Réponse publiée le 24/11/2020 :
Le ministre des solidarités et de la santé a conscience du rôle joué par l’ensemble des sages-femmes exerçant en établissement de santé ou en ville pendant la crise sanitaire liée à la Covid-19 en assurant notamment sans relâche l’activité d’obstétrique, le suivi pré et post natal ainsi que l’activité d’interruption volontaire de grossesse.
Les sages-femmes relevant de la fonction publique hospitalière vont être directement concernées par les principales mesures contenues dans l’accord signé à la suite du Ségur de la santé. Elles bénéficient à compter du 1er septembre 2020 de la mesure de revalorisation socle des salaires permettant d’ici à la fin d’année un gain supplémentaire de 183 € nets par mois qui sera pris en compte pour le calcul de la retraite. En outre, cette mesure de revalorisation socle sera aussi accordée aux sages-femmes, exerçant dans les établissements privés de santé selon les modalités suivantes : 160€ dans les établissements privés à but lucratif et 183€ dans les établissements privés à but non lucratif.
Dans la fonction publique hospitalière, il est prévu le doublement des taux de promotion défini pour l’avancement dans le deuxième grade de sage-femme des hôpitaux ; ce taux est désormais fixé à 22% par un arrêté paru au Journal officiel le 10 septembre 2020. Ces travaux ne pourront que contribuer à une meilleure reconnaissance de la carrière des sages-femmes en tant que profession médicale à l’hôpital. Par ailleurs, les revalorisations indiciaires des autres corps soignants de catégorie A vont conduire à une réflexion sur l’évolution de la grille indiciaire des sages-femmes.

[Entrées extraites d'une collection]
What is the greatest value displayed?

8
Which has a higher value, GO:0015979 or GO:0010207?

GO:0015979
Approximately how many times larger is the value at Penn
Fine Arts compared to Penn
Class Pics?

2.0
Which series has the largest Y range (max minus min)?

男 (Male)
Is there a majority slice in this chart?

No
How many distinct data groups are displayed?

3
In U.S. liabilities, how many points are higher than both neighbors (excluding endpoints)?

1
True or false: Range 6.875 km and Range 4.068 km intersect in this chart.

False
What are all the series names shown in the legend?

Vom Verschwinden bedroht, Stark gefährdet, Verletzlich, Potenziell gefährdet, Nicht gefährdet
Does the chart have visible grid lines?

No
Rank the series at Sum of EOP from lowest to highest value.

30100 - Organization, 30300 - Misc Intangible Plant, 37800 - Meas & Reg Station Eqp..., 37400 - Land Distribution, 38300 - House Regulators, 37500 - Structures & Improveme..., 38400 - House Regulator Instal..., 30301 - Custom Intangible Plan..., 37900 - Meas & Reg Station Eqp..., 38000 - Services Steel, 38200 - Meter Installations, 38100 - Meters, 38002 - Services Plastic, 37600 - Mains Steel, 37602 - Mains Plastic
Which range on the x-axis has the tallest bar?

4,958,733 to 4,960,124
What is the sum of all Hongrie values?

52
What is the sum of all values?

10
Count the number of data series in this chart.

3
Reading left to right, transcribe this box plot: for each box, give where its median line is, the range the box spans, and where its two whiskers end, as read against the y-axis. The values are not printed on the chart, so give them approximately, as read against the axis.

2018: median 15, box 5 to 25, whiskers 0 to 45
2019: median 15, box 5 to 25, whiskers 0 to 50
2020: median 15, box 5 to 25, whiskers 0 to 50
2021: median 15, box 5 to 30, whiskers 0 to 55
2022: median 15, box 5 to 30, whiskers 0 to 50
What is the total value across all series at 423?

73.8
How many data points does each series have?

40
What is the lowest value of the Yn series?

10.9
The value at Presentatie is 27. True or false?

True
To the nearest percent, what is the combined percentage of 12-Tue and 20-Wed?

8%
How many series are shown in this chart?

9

▶ **Tâche A**: D'après la réponse sur les sages-femmes, à combien est désormais fixé le taux de promotion pour l'avancement dans le deuxième grade de sage-femme des hôpitaux ?
▶ **Tâche B**: Veuillez reproduire tel quel le passage de la réponse sur les sages-femmes qui commence par les mots contenant « Réponse publiée le » et se termine par « volontaire de grossesse. ».
Les entrées n'interviennent pas dans ce travail.

▶ **Réponse A**: Il est fixé à 22 %.

▶ **Réponse B**:
Réponse publiée le 24/11/2020 :
Le ministre des solidarités et de la santé a conscience du rôle joué par l’ensemble des sages-femmes exerçant en établissement de santé ou en ville pendant la crise sanitaire liée à la Covid-19 en assurant notamment sans relâche l’activité d’obstétrique, le suivi pré et post natal ainsi que l’activité d’interruption volontaire de grossesse.